(Фрагмент страницы)
══════════════════════════════

Наконец позволили взять книгу Гарднера о математических играх…
Пришли кагебистки и увели куда-то Таню. Личный обыск. Почему же не обыскали меня?
Таня вышла разъяренная и шепнула мне:
— Эта сука порезала мне трусы и опоганила их своей кровью, порезалась…
Хотят унизить, запугать, толкнуть на истерические выходки…
Было около 12 ночи. Таня потребовала отпустить нас: дома остались дети. Они поторговались. То ли колебались — не задержать ли нас, то ли хотели поиздеваться? Наконец разрешили уйти. Я хотел попрощаться с Иваном, но он выглядел столь сдержанным, холодным, так что мы только кивнули на прощанье. Жены и матери не было видно. Дзюба сидел смертельно уставший, спокойный, с отсутствующим видом.
Глядя на него, на силу его спокойствия, силу неполитического, неюридического отношения к гестаповцам, я успокоился.
Выйдя от Дзюбы, позвонили Леониде Павловне, жене Светличного. Дзюба ничего не сказал о Светличном. И мы не знали — взяли его или нет.
Леонида Павловна выслушала наш рассказ об обыске у Дзюбы и рассказала об аресте Ивана Алексеевича. Оказывается, во время обыска у Светличного зашел Дзюба с самиздатом. Кагебисты обыскали его и увели на обыск к нему домой.
Потом увели Светличного в следственный изолятор. У него нашли много самиздата. Но ничего особенно опасного не было, если не считать моих «Наследником Сталина». Там стоял псевдоним, и никто, кроме Дзюбы, не знал, что это моя работа. Но был эпиграф, написанный моей рукой. Это уже ниточка для них (Дзюба дал не ниточку, он просто назвал фамилию автора).
Оказалось, что в Киеве арестовали Василя Стуса, Миколу Плахотнюка, Леся Сергиенко, Зиновия Антонюка, Селезненко, Шумука (это те, о ком стало известно в первые дни). На Западной Украине около десяти человек, среди них Славка Чорновила, Михайла Осадчего, поэтессу Ирину Стасив-Калынец, художницу Стефанию Шабатуру.
Мы поспешили домой и позвонили Якиру. Перечислили фамилии арестованных и тех, у кого были обыски. Якир пообещал сообщить Сахарову и позвонить завтра, чтобы узнать украинские новости для «Хроники».
Перед нами встал вопрос о нашем самиздате. Куда его деть? Я никогда не держал дома много самиздата, только тот, что был в работе. Но из-за моей болезни скопилось на этот раз много, плюс мои статьи, заметки, начало третьей части «Наследников Сталина» — об идеологии Шевцова. В «Любви и ненависти» он подарил мне ключ к природе своего «коммунизма». Разоблачая захвативших власть в больнице жидов, которые отравляли гениальных русских ученых, клеветали на талантливого русского врача, мешали ему лечить людей, Шевцов процитировал Достоевского о том, что во всякое переходное время со дна общества поднимается всякий мусор. Из контекста следовало, что у Достоевского имеется в виду время либерализации при царе Александре II. Я поискал в «Бесах» и нашел цитату. Она имела продолжение о том, что за мусором стояли жидишки, полячишки, а за ними — «Интернационалка».

══════════════════════════════

(Рабочие задания)
1. Ответьте по фрагменту страницы:
(а) Около какого часа ночи Таня потребовала отпустить их?
(б) Кому позвонили, выйдя от Дзюбы?
(в) Что пообещал Якир?
2. Перепишите из фрагмента страницы часть текста начиная со слов «Выйдя от Дзюбы, позвонили» вплоть до слов «к нему домой.» включительно.

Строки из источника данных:
══════════════════════════════

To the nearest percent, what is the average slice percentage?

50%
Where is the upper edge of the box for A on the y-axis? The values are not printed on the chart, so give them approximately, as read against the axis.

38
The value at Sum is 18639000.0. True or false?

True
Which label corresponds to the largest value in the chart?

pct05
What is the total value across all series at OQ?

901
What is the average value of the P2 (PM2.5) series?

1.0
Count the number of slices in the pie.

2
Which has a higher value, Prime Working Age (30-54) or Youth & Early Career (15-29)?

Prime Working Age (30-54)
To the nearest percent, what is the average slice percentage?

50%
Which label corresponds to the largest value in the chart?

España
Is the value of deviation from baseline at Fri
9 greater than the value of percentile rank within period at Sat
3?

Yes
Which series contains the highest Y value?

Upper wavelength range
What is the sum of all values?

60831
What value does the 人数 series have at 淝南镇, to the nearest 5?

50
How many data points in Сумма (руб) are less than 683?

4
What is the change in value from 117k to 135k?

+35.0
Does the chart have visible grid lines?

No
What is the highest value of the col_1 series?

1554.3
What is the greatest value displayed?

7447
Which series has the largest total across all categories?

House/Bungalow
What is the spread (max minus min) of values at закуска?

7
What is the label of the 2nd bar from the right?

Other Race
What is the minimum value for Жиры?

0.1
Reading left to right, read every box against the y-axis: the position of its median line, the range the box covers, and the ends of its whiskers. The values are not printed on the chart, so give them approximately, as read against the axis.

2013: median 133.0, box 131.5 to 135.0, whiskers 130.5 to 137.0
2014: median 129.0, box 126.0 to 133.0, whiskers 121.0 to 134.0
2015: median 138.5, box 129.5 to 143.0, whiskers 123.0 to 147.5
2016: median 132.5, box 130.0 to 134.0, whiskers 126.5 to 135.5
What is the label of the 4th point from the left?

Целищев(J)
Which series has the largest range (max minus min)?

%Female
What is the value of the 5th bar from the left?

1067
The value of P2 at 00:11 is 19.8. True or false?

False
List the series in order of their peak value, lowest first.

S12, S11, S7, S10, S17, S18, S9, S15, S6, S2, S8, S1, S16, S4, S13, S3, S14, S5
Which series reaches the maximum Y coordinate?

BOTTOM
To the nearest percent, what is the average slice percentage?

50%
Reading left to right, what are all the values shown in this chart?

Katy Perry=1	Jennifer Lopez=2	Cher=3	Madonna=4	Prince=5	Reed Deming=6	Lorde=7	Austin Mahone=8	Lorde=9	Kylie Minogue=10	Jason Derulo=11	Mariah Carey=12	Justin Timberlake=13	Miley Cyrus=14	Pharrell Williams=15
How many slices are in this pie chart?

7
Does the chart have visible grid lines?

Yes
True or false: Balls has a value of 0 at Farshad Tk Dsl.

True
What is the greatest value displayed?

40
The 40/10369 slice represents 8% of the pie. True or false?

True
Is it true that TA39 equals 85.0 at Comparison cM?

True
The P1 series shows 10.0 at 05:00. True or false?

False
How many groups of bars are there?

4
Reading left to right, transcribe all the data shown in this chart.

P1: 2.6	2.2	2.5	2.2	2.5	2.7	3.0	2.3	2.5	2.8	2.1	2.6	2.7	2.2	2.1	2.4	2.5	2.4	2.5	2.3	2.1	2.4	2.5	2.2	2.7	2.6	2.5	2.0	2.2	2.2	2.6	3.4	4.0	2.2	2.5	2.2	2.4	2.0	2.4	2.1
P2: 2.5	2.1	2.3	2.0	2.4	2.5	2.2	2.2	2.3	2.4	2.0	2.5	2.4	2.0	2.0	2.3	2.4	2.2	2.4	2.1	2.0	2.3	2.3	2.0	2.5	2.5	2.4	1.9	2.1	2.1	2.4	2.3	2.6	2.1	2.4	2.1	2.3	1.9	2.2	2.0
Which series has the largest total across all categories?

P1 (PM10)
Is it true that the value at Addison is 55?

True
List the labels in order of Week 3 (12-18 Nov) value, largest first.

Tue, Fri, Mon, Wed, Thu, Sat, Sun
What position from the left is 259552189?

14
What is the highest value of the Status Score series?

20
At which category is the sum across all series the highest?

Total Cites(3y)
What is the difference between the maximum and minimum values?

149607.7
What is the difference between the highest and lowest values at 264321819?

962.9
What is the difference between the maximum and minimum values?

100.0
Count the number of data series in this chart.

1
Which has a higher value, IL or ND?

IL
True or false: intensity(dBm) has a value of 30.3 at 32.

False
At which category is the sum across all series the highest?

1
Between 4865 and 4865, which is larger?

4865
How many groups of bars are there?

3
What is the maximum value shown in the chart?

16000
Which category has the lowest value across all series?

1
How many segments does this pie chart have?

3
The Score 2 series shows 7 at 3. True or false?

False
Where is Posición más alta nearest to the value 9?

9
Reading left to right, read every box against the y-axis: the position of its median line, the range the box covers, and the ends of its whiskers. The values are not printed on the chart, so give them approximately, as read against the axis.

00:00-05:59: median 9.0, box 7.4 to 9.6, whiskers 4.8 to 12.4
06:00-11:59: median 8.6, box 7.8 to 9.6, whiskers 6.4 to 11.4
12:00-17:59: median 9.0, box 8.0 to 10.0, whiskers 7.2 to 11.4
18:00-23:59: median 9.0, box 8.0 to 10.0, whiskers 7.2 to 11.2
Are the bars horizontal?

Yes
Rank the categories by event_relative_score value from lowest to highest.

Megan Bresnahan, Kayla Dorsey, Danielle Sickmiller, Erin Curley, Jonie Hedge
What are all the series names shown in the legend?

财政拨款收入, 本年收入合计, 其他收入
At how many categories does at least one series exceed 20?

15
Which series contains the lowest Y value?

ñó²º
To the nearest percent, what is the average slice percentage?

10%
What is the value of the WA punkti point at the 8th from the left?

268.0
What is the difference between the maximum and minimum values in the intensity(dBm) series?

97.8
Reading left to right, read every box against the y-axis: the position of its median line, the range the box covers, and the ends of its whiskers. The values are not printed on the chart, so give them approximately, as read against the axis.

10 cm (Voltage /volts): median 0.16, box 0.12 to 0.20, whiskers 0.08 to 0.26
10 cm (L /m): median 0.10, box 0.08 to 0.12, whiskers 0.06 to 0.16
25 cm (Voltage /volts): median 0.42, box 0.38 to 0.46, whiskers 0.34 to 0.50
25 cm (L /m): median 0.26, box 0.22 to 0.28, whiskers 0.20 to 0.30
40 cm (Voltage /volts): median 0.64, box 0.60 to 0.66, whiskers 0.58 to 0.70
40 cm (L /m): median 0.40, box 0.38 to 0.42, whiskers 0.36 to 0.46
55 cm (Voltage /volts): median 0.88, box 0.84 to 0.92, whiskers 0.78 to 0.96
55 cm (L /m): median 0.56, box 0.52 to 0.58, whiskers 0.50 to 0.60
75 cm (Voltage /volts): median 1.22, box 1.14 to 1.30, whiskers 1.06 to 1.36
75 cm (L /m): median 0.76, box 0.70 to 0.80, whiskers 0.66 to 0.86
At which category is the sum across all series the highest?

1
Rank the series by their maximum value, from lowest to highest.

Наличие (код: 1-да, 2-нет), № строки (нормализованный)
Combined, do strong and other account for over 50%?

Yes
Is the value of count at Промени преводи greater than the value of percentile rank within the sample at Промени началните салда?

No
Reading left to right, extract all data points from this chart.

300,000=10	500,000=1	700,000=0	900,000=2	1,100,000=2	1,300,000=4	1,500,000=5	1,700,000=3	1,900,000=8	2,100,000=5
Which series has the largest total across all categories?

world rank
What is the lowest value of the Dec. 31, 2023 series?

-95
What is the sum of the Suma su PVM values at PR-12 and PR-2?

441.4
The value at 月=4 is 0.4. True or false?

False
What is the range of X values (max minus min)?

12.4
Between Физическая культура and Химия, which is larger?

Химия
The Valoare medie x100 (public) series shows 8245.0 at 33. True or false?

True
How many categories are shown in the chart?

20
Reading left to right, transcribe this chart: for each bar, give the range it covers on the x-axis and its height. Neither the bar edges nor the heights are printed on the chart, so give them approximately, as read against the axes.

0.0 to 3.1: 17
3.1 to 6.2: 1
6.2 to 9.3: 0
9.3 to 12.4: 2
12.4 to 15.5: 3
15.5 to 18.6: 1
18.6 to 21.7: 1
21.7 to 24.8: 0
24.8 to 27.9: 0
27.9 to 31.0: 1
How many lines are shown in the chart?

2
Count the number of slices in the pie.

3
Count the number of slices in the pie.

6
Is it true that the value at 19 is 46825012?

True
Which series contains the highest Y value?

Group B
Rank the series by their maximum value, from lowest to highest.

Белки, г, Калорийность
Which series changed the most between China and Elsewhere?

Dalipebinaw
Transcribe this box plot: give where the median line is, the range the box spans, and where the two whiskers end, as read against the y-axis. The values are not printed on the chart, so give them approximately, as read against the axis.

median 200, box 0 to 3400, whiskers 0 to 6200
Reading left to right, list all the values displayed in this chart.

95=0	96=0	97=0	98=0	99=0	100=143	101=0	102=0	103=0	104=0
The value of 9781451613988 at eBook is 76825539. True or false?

══════════════════════════════

(Ответы по пунктам)
1.
(а) Около 12 ночи.
(б) Леониде Павловне, жене Светличного.
(в) Сообщить Сахарову и позвонить завтра, чтобы узнать украинские новости для «Хроники».

2.
Выйдя от Дзюбы, позвонили Леониде Павловне, жене Светличного. Дзюба ничего не сказал о Светличном. И мы не знали — взяли его или нет.
Леонида Павловна выслушала наш рассказ об обыске у Дзюбы и рассказала об аресте Ивана Алексеевича. Оказывается, во время обыска у Светличного зашел Дзюба с самиздатом. Кагебисты обыскали его и увели на обыск к нему домой.